On Sunday, February 24, 2019
By MADELINE BOST, 973-584-9302
COLLIN FROST OF RANDOLPH IS ONE SPEEDY GUY
You have to wonder if this man can be beat. Not in New Jersey so it seems. When Collin Frost of Randolph toed the starting line in New Jersey in 2018 he was always the man to beat. Those who tried, failed. Frost posted his fastest time at the 5K distance at the Roxbury Community Benefit race in June when he finished in 15:20. That was followed later that month with a 15:23 at the President’s Cup Night Race in Millburn.
In Cross Country it was the same story. At the state cross country 5-kilometer championship in August he won with a 15:34, and then in October he won the 8-kilometer championship with his 26:05.
Although he didn’t get to any longer race, he showed his credentials for longer races when he won the 2017 Halloween Half Marathon in 1:09:32.
Frost’s racing season was marred by illness as he trained for his first full marathon in the fall of 2018. Training for the marathon that wasn’t to be took all his focus
“It really was a shame that the marathon didn’t go well,” said Frost. “I was in very good shape and got sick right before.”
Frost said that he will be focusing on the marathon during this summer and fall. He plans to run the full marathon in Philadelphia in November.
“I’ll still be focusing on track until May or June,” he said. “And will probably start doing marathon training shortly after.”
Oh yes, track. Frost has been competing at the Ocean Breeze indoor facility on Staten Island this season with a win at 3,000 meters on February 8th in 8:13.78. He has had one loss, if you can call a third-place finish in the mile in 4:11.96 a loss. First place went to professional runner and New Jersey kid Robbie Andrews who finished the mile in 4:02.53.

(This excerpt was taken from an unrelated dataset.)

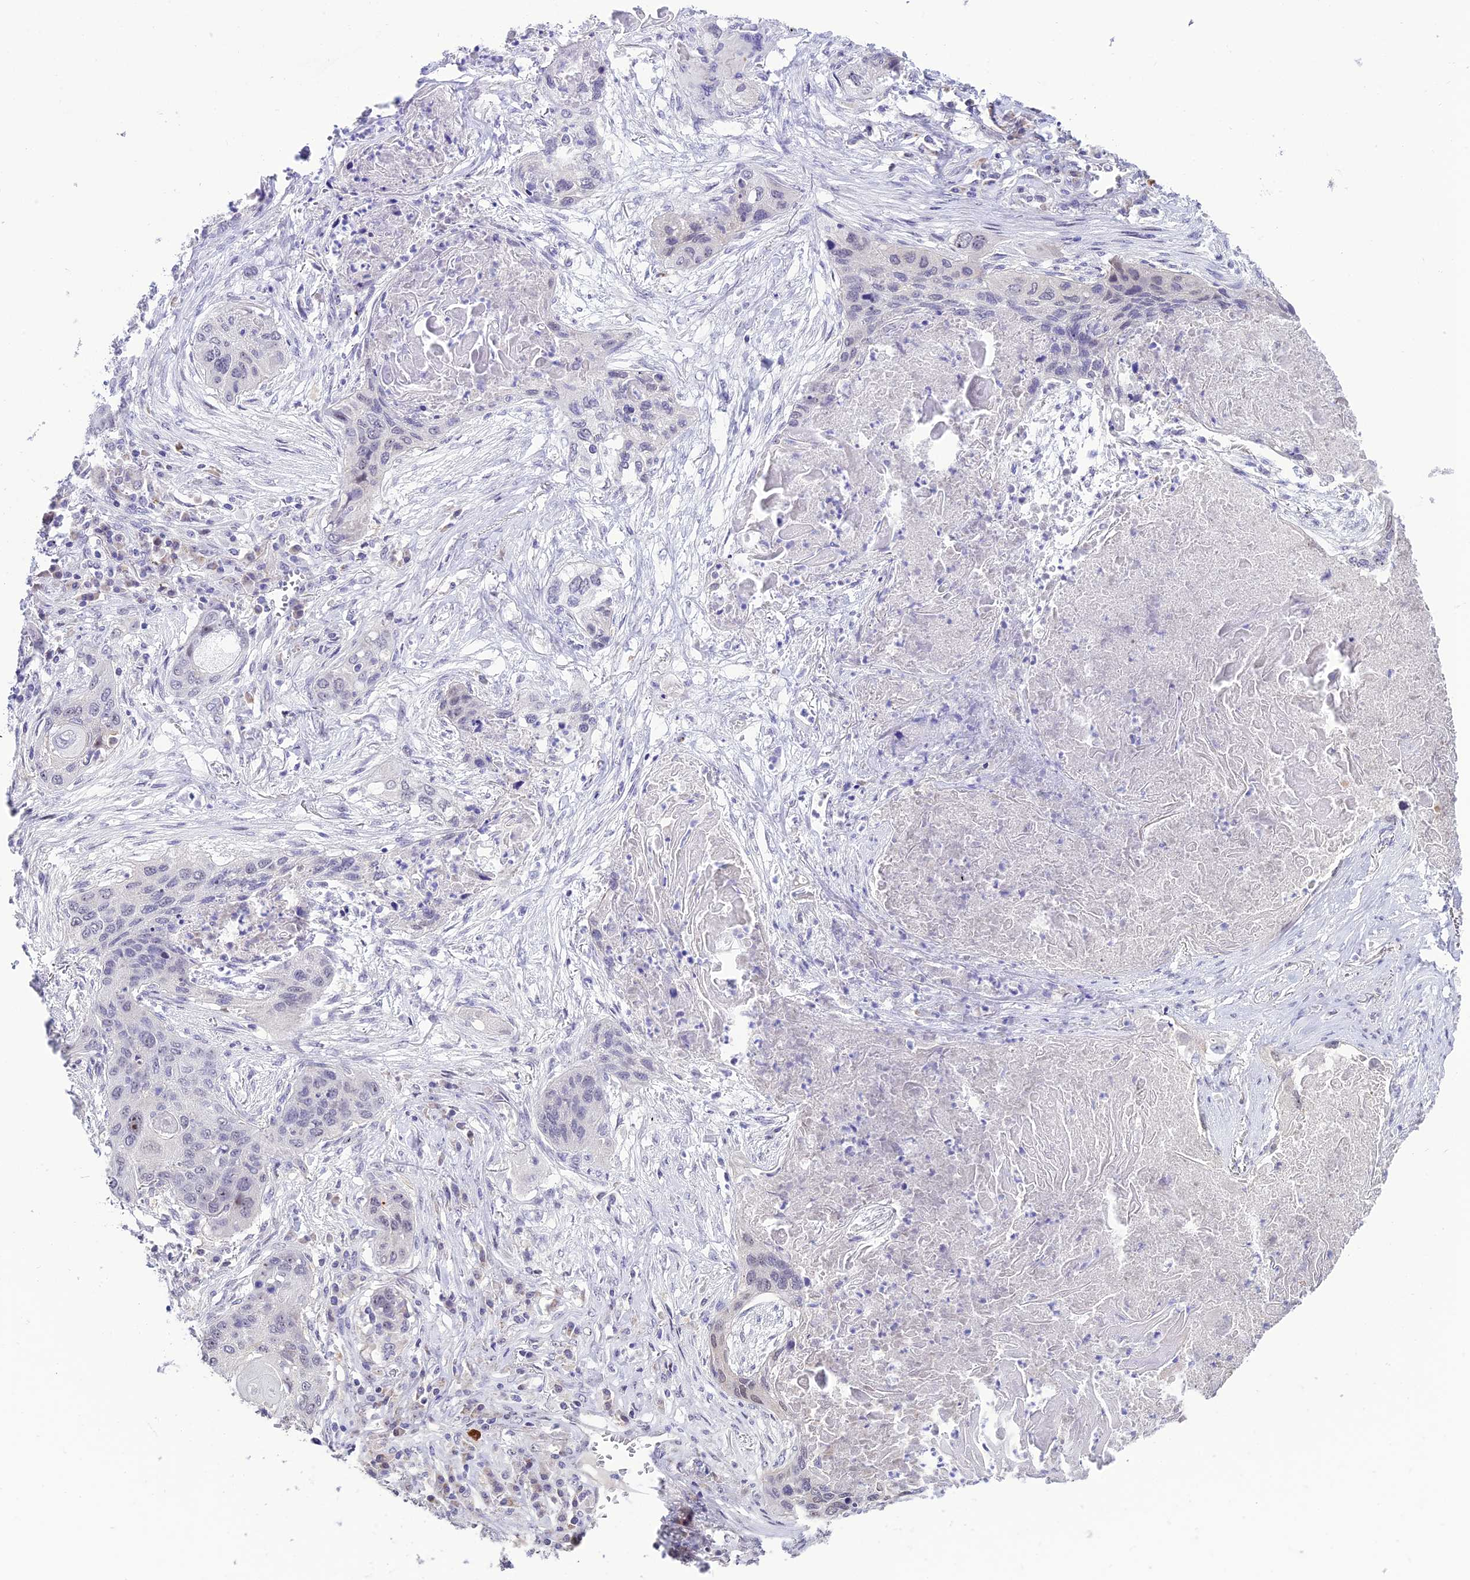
{"staining": {"intensity": "negative", "quantity": "none", "location": "none"}, "tissue": "lung cancer", "cell_type": "Tumor cells", "image_type": "cancer", "snomed": [{"axis": "morphology", "description": "Squamous cell carcinoma, NOS"}, {"axis": "topography", "description": "Lung"}], "caption": "This is an IHC micrograph of lung cancer (squamous cell carcinoma). There is no expression in tumor cells.", "gene": "SLC10A1", "patient": {"sex": "female", "age": 63}}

That’s called keeping good company, and Frost keeps good company in his day job, too. He teaches math at Del Barton where he is also a track and cross country coach. He said that he does a lot of his distance runs are with the kids that he coaches and he even will pace them for a lot of the workouts as well.
Frost was a standout at Randolph high school and he counts the 3,200 as his best distance with a high school PR of 9:07. By his reckoning his best high school performance was winning the indoor group 4 championships in the 1600 in 2011, outrunning Timothy Ball of Piscataway 4:18.48 to 4:19.28.
“I was an underdog going into the race,” said Frost. “I was lucky enough to be in the right place at the right time.”
Frost is coached by Nick DeSantis of Wanaque who has Frost training no more than 50 miles per week currently for the indoor season.
“I had done a lot more in college, but I don’t really have the time or energy with a full-time job now,” said Frost. “It’s probably better that I have less of a workload. I had issues with mental and physical burnout after seasons where I was training really hard. Now, each week, unless I’m racing, I’ll do one race specific workout and one strength workout. That’s all.”
Frost said that he has two workouts that standout. One is a 3 X 3200 with a one-minute rest, that Frost said is a strength workout that he is better at.
“One workout Nick gave me early [in the] season might be one of the most physically painful workouts I’ve ever done,” he said. “This was especially hard because I don’t have a lot of leg speed.”
In an email Frost described it as “3 sets of 4 x 400, 30 seconds between reps, but 3 minutes between sets. The first and last rep would be fast (for a long-distance guy at least), and the middle two would be slower (all intentional).”
About his indoor racing he said that he was pretty happy about his 3,000 meter race.
“It was a little unexpected,” said Frost. “I thought I would run right around 8:20. I was lucky enough to have the race set up precisely the way I would have wanted it to be”
He said that he is not super happy with his mile or 5k time. On the other hand, Frost said that chasing time goals have been counter-productive for him.
“It just adds an unnecessary stress. Lately, I’ve been doing well just trying to enjoy racing and enjoy the sport, and I’ll make that my goal again for 2019.”